The task: Render every line of the entries below as a JSON list of strings, one string per line, and leave out blank lines.

Dataset records:
____________________
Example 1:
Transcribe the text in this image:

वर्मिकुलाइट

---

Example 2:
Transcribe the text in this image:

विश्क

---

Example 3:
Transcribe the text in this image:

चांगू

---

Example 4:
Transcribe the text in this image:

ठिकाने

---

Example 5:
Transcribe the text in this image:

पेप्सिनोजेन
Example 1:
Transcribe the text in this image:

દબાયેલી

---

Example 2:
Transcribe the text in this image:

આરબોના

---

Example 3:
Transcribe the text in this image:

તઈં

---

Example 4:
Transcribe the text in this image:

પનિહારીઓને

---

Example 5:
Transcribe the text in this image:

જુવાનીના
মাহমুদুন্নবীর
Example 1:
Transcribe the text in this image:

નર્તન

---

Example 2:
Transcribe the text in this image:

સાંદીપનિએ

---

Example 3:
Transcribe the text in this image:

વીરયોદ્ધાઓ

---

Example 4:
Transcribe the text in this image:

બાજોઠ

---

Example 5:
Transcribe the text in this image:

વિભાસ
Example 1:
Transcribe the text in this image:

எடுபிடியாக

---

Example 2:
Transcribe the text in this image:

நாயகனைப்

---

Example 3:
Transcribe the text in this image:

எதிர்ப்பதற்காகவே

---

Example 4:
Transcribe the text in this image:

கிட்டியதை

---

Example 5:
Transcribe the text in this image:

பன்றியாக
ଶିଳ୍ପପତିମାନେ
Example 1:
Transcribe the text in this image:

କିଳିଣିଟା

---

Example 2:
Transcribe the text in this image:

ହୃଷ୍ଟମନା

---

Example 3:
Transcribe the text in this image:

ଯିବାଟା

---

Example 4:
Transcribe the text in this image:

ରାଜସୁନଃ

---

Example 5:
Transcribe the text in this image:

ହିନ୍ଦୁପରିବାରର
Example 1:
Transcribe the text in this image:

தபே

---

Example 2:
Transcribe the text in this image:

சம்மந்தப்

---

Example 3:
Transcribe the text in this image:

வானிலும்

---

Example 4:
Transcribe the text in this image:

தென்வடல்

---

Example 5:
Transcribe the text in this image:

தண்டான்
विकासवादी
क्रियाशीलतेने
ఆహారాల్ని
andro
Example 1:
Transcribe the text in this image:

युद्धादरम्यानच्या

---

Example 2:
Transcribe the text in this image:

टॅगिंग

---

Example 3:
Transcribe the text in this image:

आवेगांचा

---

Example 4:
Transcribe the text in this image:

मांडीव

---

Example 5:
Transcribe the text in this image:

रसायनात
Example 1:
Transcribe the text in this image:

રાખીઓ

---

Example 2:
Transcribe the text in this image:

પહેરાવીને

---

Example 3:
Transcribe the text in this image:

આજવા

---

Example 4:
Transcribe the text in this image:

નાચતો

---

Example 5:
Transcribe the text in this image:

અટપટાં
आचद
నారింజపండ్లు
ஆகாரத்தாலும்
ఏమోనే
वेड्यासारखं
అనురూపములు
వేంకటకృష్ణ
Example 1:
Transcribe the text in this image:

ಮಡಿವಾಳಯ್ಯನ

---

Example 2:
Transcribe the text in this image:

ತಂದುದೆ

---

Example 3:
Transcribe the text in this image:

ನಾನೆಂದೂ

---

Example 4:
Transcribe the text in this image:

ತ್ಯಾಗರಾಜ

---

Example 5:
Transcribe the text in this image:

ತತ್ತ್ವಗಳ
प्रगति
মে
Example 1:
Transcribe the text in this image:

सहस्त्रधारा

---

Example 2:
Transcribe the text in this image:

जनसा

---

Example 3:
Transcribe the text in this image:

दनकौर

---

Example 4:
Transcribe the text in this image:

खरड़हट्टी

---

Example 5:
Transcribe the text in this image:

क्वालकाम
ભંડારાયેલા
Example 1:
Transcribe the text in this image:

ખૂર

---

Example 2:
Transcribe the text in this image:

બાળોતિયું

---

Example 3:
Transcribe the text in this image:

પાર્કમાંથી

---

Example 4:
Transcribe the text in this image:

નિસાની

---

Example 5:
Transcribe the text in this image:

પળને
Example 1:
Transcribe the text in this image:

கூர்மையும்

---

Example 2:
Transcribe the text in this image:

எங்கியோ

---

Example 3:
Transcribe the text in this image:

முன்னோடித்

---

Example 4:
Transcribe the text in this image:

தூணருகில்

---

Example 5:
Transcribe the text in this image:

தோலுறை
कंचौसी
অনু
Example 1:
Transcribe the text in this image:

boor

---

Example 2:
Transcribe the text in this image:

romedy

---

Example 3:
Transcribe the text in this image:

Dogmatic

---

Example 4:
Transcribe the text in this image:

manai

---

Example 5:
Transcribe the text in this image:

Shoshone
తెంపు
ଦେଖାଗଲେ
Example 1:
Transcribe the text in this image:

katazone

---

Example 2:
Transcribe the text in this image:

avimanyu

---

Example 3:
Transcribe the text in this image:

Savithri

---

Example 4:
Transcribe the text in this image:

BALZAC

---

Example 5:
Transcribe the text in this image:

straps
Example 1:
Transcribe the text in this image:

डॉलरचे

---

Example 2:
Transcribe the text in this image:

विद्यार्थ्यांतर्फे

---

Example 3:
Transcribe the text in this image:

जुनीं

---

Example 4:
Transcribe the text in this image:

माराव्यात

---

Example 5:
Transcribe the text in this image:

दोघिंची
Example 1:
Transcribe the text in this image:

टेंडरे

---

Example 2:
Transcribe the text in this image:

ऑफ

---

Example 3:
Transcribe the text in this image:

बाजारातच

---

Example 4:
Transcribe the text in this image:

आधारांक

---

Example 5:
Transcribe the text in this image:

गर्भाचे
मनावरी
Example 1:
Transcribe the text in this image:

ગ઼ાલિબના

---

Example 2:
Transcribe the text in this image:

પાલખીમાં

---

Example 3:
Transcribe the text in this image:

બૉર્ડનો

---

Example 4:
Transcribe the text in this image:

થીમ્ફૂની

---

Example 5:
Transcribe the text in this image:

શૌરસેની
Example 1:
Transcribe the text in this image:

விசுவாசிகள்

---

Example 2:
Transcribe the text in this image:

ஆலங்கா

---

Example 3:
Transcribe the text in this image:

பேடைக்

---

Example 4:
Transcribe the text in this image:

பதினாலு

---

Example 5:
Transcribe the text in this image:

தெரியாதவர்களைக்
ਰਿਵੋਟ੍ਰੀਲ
____________________
Answer:
[
  "Example 1:",
  "Transcribe the text in this image:",
  "वर्मिकुलाइट",
  "---",
  "Example 2:",
  "Transcribe the text in this image:",
  "विश्क",
  "---",
  "Example 3:",
  "Transcribe the text in this image:",
  "चांगू",
  "---",
  "Example 4:",
  "Transcribe the text in this image:",
  "ठिकाने",
  "---",
  "Example 5:",
  "Transcribe the text in this image:",
  "पेप्सिनोजेन",
  "Example 1:",
  "Transcribe the text in this image:",
  "દબાયેલી",
  "---",
  "Example 2:",
  "Transcribe the text in this image:",
  "આરબોના",
  "---",
  "Example 3:",
  "Transcribe the text in this image:",
  "તઈં",
  "---",
  "Example 4:",
  "Transcribe the text in this image:",
  "પનિહારીઓને",
  "---",
  "Example 5:",
  "Transcribe the text in this image:",
  "જુવાનીના",
  "মাহমুদুন্নবীর",
  "Example 1:",
  "Transcribe the text in this image:",
  "નર્તન",
  "---",
  "Example 2:",
  "Transcribe the text in this image:",
  "સાંદીપનિએ",
  "---",
  "Example 3:",
  "Transcribe the text in this image:",
  "વીરયોદ્ધાઓ",
  "---",
  "Example 4:",
  "Transcribe the text in this image:",
  "બાજોઠ",
  "---",
  "Example 5:",
  "Transcribe the text in this image:",
  "વિભાસ",
  "Example 1:",
  "Transcribe the text in this image:",
  "எடுபிடியாக",
  "---",
  "Example 2:",
  "Transcribe the text in this image:",
  "நாயகனைப்",
  "---",
  "Example 3:",
  "Transcribe the text in this image:",
  "எதிர்ப்பதற்காகவே",
  "---",
  "Example 4:",
  "Transcribe the text in this image:",
  "கிட்டியதை",
  "---",
  "Example 5:",
  "Transcribe the text in this image:",
  "பன்றியாக",
  "ଶିଳ୍ପପତିମାନେ",
  "Example 1:",
  "Transcribe the text in this image:",
  "କିଳିଣିଟା",
  "---",
  "Example 2:",
  "Transcribe the text in this image:",
  "ହୃଷ୍ଟମନା",
  "---",
  "Example 3:",
  "Transcribe the text in this image:",
  "ଯିବାଟା",
  "---",
  "Example 4:",
  "Transcribe the text in this image:",
  "ରାଜସୁନଃ",
  "---",
  "Example 5:",
  "Transcribe the text in this image:",
  "ହିନ୍ଦୁପରିବାରର",
  "Example 1:",
  "Transcribe the text in this image:",
  "தபே",
  "---",
  "Example 2:",
  "Transcribe the text in this image:",
  "சம்மந்தப்",
  "---",
  "Example 3:",
  "Transcribe the text in this image:",
  "வானிலும்",
  "---",
  "Example 4:",
  "Transcribe the text in this image:",
  "தென்வடல்",
  "---",
  "Example 5:",
  "Transcribe the text in this image:",
  "தண்டான்",
  "विकासवादी",
  "क्रियाशीलतेने",
  "ఆహారాల్ని",
  "andro",
  "Example 1:",
  "Transcribe the text in this image:",
  "युद्धादरम्यानच्या",
  "---",
  "Example 2:",
  "Transcribe the text in this image:",
  "टॅगिंग",
  "---",
  "Example 3:",
  "Transcribe the text in this image:",
  "आवेगांचा",
  "---",
  "Example 4:",
  "Transcribe the text in this image:",
  "मांडीव",
  "---",
  "Example 5:",
  "Transcribe the text in this image:",
  "रसायनात",
  "Example 1:",
  "Transcribe the text in this image:",
  "રાખીઓ",
  "---",
  "Example 2:",
  "Transcribe the text in this image:",
  "પહેરાવીને",
  "---",
  "Example 3:",
  "Transcribe the text in this image:",
  "આજવા",
  "---",
  "Example 4:",
  "Transcribe the text in this image:",
  "નાચતો",
  "---",
  "Example 5:",
  "Transcribe the text in this image:",
  "અટપટાં",
  "आचद",
  "నారింజపండ్లు",
  "ஆகாரத்தாலும்",
  "ఏమోనే",
  "वेड्यासारखं",
  "అనురూపములు",
  "వేంకటకృష్ణ",
  "Example 1:",
  "Transcribe the text in this image:",
  "ಮಡಿವಾಳಯ್ಯನ",
  "---",
  "Example 2:",
  "Transcribe the text in this image:",
  "ತಂದುದೆ",
  "---",
  "Example 3:",
  "Transcribe the text in this image:",
  "ನಾನೆಂದೂ",
  "---",
  "Example 4:",
  "Transcribe the text in this image:",
  "ತ್ಯಾಗರಾಜ",
  "---",
  "Example 5:",
  "Transcribe the text in this image:",
  "ತತ್ತ್ವಗಳ",
  "प्रगति",
  "মে",
  "Example 1:",
  "Transcribe the text in this image:",
  "सहस्त्रधारा",
  "---",
  "Example 2:",
  "Transcribe the text in this image:",
  "जनसा",
  "---",
  "Example 3:",
  "Transcribe the text in this image:",
  "दनकौर",
  "---",
  "Example 4:",
  "Transcribe the text in this image:",
  "खरड़हट्टी",
  "---",
  "Example 5:",
  "Transcribe the text in this image:",
  "क्वालकाम",
  "ભંડારાયેલા",
  "Example 1:",
  "Transcribe the text in this image:",
  "ખૂર",
  "---",
  "Example 2:",
  "Transcribe the text in this image:",
  "બાળોતિયું",
  "---",
  "Example 3:",
  "Transcribe the text in this image:",
  "પાર્કમાંથી",
  "---",
  "Example 4:",
  "Transcribe the text in this image:",
  "નિસાની",
  "---",
  "Example 5:",
  "Transcribe the text in this image:",
  "પળને",
  "Example 1:",
  "Transcribe the text in this image:",
  "கூர்மையும்",
  "---",
  "Example 2:",
  "Transcribe the text in this image:",
  "எங்கியோ",
  "---",
  "Example 3:",
  "Transcribe the text in this image:",
  "முன்னோடித்",
  "---",
  "Example 4:",
  "Transcribe the text in this image:",
  "தூணருகில்",
  "---",
  "Example 5:",
  "Transcribe the text in this image:",
  "தோலுறை",
  "कंचौसी",
  "অনু",
  "Example 1:",
  "Transcribe the text in this image:",
  "boor",
  "---",
  "Example 2:",
  "Transcribe the text in this image:",
  "romedy",
  "---",
  "Example 3:",
  "Transcribe the text in this image:",
  "Dogmatic",
  "---",
  "Example 4:",
  "Transcribe the text in this image:",
  "manai",
  "---",
  "Example 5:",
  "Transcribe the text in this image:",
  "Shoshone",
  "తెంపు",
  "ଦେଖାଗଲେ",
  "Example 1:",
  "Transcribe the text in this image:",
  "katazone",
  "---",
  "Example 2:",
  "Transcribe the text in this image:",
  "avimanyu",
  "---",
  "Example 3:",
  "Transcribe the text in this image:",
  "Savithri",
  "---",
  "Example 4:",
  "Transcribe the text in this image:",
  "BALZAC",
  "---",
  "Example 5:",
  "Transcribe the text in this image:",
  "straps",
  "Example 1:",
  "Transcribe the text in this image:",
  "डॉलरचे",
  "---",
  "Example 2:",
  "Transcribe the text in this image:",
  "विद्यार्थ्यांतर्फे",
  "---",
  "Example 3:",
  "Transcribe the text in this image:",
  "जुनीं",
  "---",
  "Example 4:",
  "Transcribe the text in this image:",
  "माराव्यात",
  "---",
  "Example 5:",
  "Transcribe the text in this image:",
  "दोघिंची",
  "Example 1:",
  "Transcribe the text in this image:",
  "टेंडरे",
  "---",
  "Example 2:",
  "Transcribe the text in this image:",
  "ऑफ",
  "---",
  "Example 3:",
  "Transcribe the text in this image:",
  "बाजारातच",
  "---",
  "Example 4:",
  "Transcribe the text in this image:",
  "आधारांक",
  "---",
  "Example 5:",
  "Transcribe the text in this image:",
  "गर्भाचे",
  "मनावरी",
  "Example 1:",
  "Transcribe the text in this image:",
  "ગ઼ાલિબના",
  "---",
  "Example 2:",
  "Transcribe the text in this image:",
  "પાલખીમાં",
  "---",
  "Example 3:",
  "Transcribe the text in this image:",
  "બૉર્ડનો",
  "---",
  "Example 4:",
  "Transcribe the text in this image:",
  "થીમ્ફૂની",
  "---",
  "Example 5:",
  "Transcribe the text in this image:",
  "શૌરસેની",
  "Example 1:",
  "Transcribe the text in this image:",
  "விசுவாசிகள்",
  "---",
  "Example 2:",
  "Transcribe the text in this image:",
  "ஆலங்கா",
  "---",
  "Example 3:",
  "Transcribe the text in this image:",
  "பேடைக்",
  "---",
  "Example 4:",
  "Transcribe the text in this image:",
  "பதினாலு",
  "---",
  "Example 5:",
  "Transcribe the text in this image:",
  "தெரியாதவர்களைக்",
  "ਰਿਵੋਟ੍ਰੀਲ"
]